Bias and variance seems counterintuitive

I feel that bias and variance in deep learning clash with my statistical understanding.

Shouldn’t they get switched with each other?

This is my reasoning:

In statistical inference, a model that only explains the sample and cannot be generalized to the population has a high bias (ie. overfitted network). And a model that’s working with a small sample and imprecisely predicts the population parameters is characterized as having a high variance (ie. underfitted network or small data set).

It seems the opposite is true in deep learning

Thanks for your insight.

That’s an interesting point. Sorry, but my background does not include much statistics, so the statistical way of using those terms is new to me. It sounds like this is just a difference between the statistics world and the ML/DL/AI world. I come more from a math background, so a much more specific and minor version of a terminology difference between the ML world and “math world” is that in math log means base 10 and ln means natural log. But in the ML world, the only logarithms are natural logs and log always means natural log.

Hi, @Seongha_Yi!

Intuitively, in Deep Learning, we use the bias to talk about a model that is underfitting the data. You can associate this idea with a linear regression approximation that only uses the bias term (the coefficient that multiplies x^0). When we have an overfitted model, we say it has a high variance to refer to the high orders of the polynomial function that would result from a hard linear regression approximation (ax^{100}+bx^{99}+ \cdots).
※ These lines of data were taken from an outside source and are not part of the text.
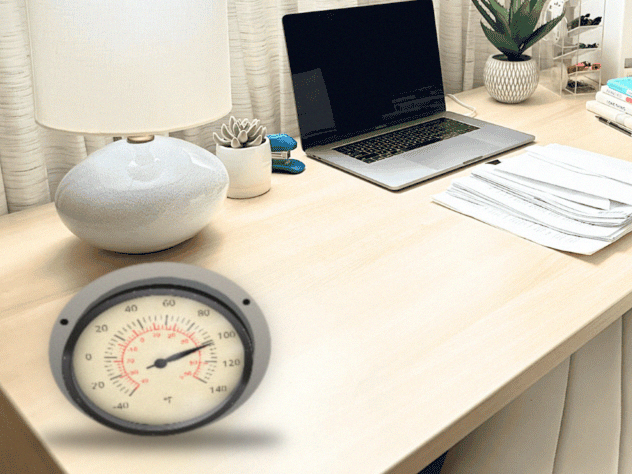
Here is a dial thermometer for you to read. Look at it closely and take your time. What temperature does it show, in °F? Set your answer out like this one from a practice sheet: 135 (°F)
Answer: 100 (°F)
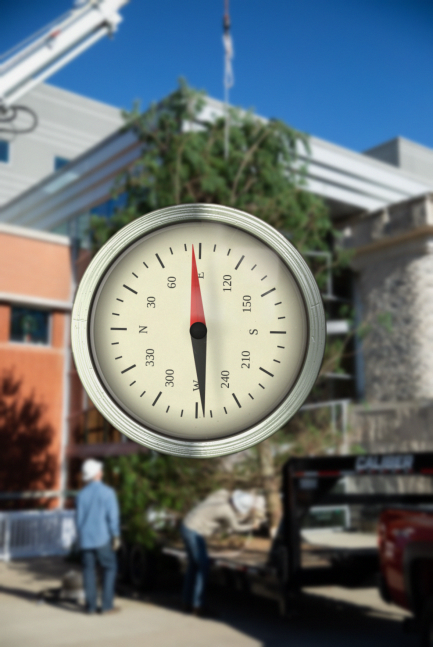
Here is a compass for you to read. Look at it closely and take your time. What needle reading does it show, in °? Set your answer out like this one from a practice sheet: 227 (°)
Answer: 85 (°)
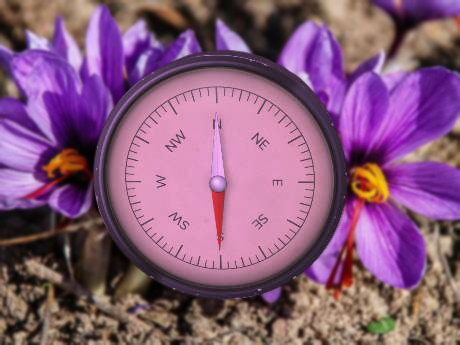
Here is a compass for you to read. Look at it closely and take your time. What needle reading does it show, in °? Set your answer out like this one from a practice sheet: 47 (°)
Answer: 180 (°)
Oh, that’s interesting. So the terms ‘variance’ and ‘bias’ has to do with the formula rather than the actual concepts.

Thanks for your answer

P. S.

I think I can intuitively understand why the coefficient that multiplies x0 is called bias although there’s no explanation in the course. Since the bias term is a constant that shifts the line up and down, it prevents the model from consistently under or overestimating the population parameters. In other words, the bias terms helps the model deal with bias.

Am I right?

This is the way I came to terms with the concept.

An overfitted model can accurately explain data that are similar to our sample but struggles with data that are different from the sample. In other words, the model’s accuracy varies from data set to data set. Thus, high variance.

On the other hand, an under-fitted model can accurately explain neither our sample nor any other data (i.e., it consistently underestimates or overestimates the result). So this model is biased.

Different fields using different notations for the same concepts is both fascinating and frustrating. For example, I was accustomed to vectors having an arrow over their head in physics. However, in ML, vectors are just symbols, which makes them difficult to tell apart from scalars.

Just a comment for a vector. This is also written in Wikipedia as well.

The ISO recommends either bold italic serif, as in \bf \textit{v} , or non-bold italic serif accented by a right arrow, as in \vec{v}.

It’s not like the bias term helps the model, it’s more of an intuition of the results of a linear regression performed with just a bias term: an underfitting model that does not approximate the data well.

Exactly @Seongha_Yi, you’re right.

In DL, we assume that almost every variable we talk about is a matrix. Even scalars: they are 1x1 matrix.

1 Like

All the explanations were great :+1: Just as a small input, maybe you can think about it this way:
If your model is not complex enough, or as you mentioned can not be generalized given its lack of complexity, it will have a high bias (as expected). However, if you have a very complex model which tries to fit the available data (with all the possible noise and outliers) then you tend to have significant changes in the output even if the changes in the input are not that significant. In other words, your model will have outputs with a high variance given the fact that it was trying to model some aspects of the data which are not domain (or data) related and are merely noise (e.g., measurement error, etc.). I suggest you read the math here and try to extend it to your question regarding ML :slight_smile:
These terms do have something to do with the concepts you have learned before :wink:

That’s very helpful. Thanks

This really deepens my understanding of variance and bias. Glad I got the concepts correctly.

Thank you.

that clarifies things.